• [WORK INSTRUCTION 1] In the blog post on Salesforce Apex CSV parsing, what must the column headers match?
• [WORK INSTRUCTION 2] Rewrite the part of the blog post on Apex CSV parsing starting at "So for a recent" and ending at "about this function.", putting "email handler" in place of "automated bot".

• [EXCERPT PROVIDED]
= Beginning of Section =
Oh my god. It's full of code!

Posts tagged “Import

Salesforce Apex CSV Parsing to sObject

So for a recent project I’ve been working on, a person wants to be able to email in a small CSV file to an automated bot. The bot will extract the attachment, iterate through the data and import the data. So of course first I had to get together a CSV parser. Thankfully that was already handled by the awesome people over at the developer force wiki. So first, grab their Apex CSV parser. So that returns a list of a list of strings. Each list entry is a list of the values in that row. So now while this is nice, it’s still not idea for importing. You need to convert that data into an sObject, or a list of them. So I drafted this little function that works in tandem with the first one. You can pass it that data you get from the first parser, and the type of sObject you want to serialize the data into and it will give you back a list of sObjects. Some things to note about this function.

  • You must pass in the column headers as the first row
  • The column headers must match the API names of the fields. So your column headers must match the sObject field names
  • The parser can deal with invalid field names. It will simple not set them on the sObject. So you can include extra data, it will just be discarded
  • I havn’t tested it much. It may fail with some data types, but I’m not sure
//Name: parseCSV
//Description: Class for parsing and casting CSV content to sObjects
//Author: Daniel Llewellyn and blog post at http://www.preludeinteractive.com/2009/09/parsing-csv-files-in-apex/ (author unknown)
//Date: December 1 2011
public class parseCSV
{   
    //code borrowed from http://www.preludeinteractive.com/2009/09/parsing-csv-files-in-apex/
    public static List<List<String>> parseCSV(String contents,Boolean skipHeaders)
    {
        List<List<String>> allFields = new List<List<String>>();
    
        // replace instances where a double quote begins a field containing a comma
        // in this case you get a double quote followed by a doubled double quote
        // do this for beginning and end of a field
        contents = contents.replaceAll(',"""',',"DBLQT').replaceall('""",','DBLQT",');
        // now replace all remaining double quotes - we do this so that we can reconstruct
        // fields with commas inside assuming they begin and end with a double quote
        contents = contents.replaceAll('""','DBLQT');
        // we are not attempting to handle fields with a newline inside of them
        // so, split on newline to get the spreadsheet rows
        List<String> lines = new List<String>();
        try {
            lines = contents.split('\n');
        } catch (System.ListException e) {
            System.debug('Limits exceeded?' + e.getMessage());
        }
        Integer num = 0;
        for(String line : lines) {
            // check for blank CSV lines (only commas)
            if (line.replaceAll(',','').trim().length() == 0) break;
            
            List<String> fields = line.split(',');  
            List<String> cleanFields = new List<String>();
            String compositeField;
            Boolean makeCompositeField = false;
            for(String field : fields) {
                if (field.startsWith('"') && field.endsWith('"')) {
                    cleanFields.add(field.replaceAll('DBLQT','"'));
                } else if (field.startsWith('"')) {
                    makeCompositeField = true;
                    compositeField = field;
                } else if (field.endsWith('"')) {
                    compositeField += ',' + field;
                    cleanFields.add(compositeField.replaceAll('DBLQT','"'));
                    makeCompositeField = false;
                } else if (makeCompositeField) {
                    compositeField +=  ',' + field;
                } else {
                    cleanFields.add(field.replaceAll('DBLQT','"'));
                }
            }
            
            allFields.add(cleanFields);
        }
        if (skipHeaders) allFields.remove(0);
        return allFields;       
    }
 
    public static list<sObject> csvTosObject(List<List<String>> parsedCSV, string objectType)
= End of Section =
• [ENTRIES SUPPLIED]
= Beginning of Section =
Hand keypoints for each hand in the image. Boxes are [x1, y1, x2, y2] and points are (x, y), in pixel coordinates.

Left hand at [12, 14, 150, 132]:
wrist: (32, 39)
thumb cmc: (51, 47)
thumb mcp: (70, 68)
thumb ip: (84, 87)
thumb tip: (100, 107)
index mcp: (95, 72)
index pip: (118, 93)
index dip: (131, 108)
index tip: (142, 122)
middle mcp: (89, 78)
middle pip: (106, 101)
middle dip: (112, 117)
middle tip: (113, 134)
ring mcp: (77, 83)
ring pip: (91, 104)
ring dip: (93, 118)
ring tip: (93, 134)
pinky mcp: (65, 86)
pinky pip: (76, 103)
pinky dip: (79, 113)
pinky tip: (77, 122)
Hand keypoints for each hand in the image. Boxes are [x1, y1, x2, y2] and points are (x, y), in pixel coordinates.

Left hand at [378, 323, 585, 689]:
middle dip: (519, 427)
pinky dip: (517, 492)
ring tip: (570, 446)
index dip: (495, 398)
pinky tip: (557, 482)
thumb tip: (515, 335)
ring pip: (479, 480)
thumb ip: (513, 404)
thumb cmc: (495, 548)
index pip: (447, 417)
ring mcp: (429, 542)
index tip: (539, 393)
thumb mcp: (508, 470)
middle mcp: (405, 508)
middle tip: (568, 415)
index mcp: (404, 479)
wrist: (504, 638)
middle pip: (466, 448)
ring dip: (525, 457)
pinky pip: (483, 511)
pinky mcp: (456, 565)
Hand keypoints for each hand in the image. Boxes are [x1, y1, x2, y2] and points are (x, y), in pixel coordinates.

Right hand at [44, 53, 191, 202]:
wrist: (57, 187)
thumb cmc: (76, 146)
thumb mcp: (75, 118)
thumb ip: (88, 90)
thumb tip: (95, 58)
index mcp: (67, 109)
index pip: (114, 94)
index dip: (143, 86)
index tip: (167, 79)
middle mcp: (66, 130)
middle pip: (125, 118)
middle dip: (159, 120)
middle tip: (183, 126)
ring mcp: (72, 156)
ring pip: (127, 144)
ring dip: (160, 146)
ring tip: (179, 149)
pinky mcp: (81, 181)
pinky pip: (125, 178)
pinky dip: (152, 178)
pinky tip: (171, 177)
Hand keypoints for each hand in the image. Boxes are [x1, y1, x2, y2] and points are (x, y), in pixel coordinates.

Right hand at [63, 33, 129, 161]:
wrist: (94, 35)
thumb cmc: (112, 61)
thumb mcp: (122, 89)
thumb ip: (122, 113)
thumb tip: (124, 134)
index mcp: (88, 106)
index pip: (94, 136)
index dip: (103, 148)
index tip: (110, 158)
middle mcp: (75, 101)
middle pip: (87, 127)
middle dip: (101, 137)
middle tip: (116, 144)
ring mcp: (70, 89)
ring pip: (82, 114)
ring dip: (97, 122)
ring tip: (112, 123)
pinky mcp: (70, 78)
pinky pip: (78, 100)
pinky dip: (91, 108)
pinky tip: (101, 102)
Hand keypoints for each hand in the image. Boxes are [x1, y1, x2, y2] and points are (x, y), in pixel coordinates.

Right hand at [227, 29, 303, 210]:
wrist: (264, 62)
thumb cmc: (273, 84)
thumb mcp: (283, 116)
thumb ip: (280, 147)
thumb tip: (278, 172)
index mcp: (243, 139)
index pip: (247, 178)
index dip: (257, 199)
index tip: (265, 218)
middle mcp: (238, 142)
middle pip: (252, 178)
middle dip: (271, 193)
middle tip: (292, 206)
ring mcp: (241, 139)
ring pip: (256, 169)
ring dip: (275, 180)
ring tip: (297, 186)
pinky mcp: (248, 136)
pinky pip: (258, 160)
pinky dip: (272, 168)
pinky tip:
= End of Section =
• [TASK ANSWER 1] The API names of the fields, meaning the sObject field names.

• [TASK ANSWER 2]
So for a recent project I’ve been working on, a person wants to be able to email in a small CSV file to an email handler. The bot will extract the attachment, iterate through the data and import the data. So of course first I had to get together a CSV parser. Thankfully that was already handled by the awesome people over at the developer force wiki. So first, grab their Apex CSV parser. So that returns a list of a list of strings. Each list entry is a list of the values in that row. So now while this is nice, it’s still not idea for importing. You need to convert that data into an sObject, or a list of them. So I drafted this little function that works in tandem with the first one. You can pass it that data you get from the first parser, and the type of sObject you want to serialize the data into and it will give you back a list of sObjects. Some things to note about this function.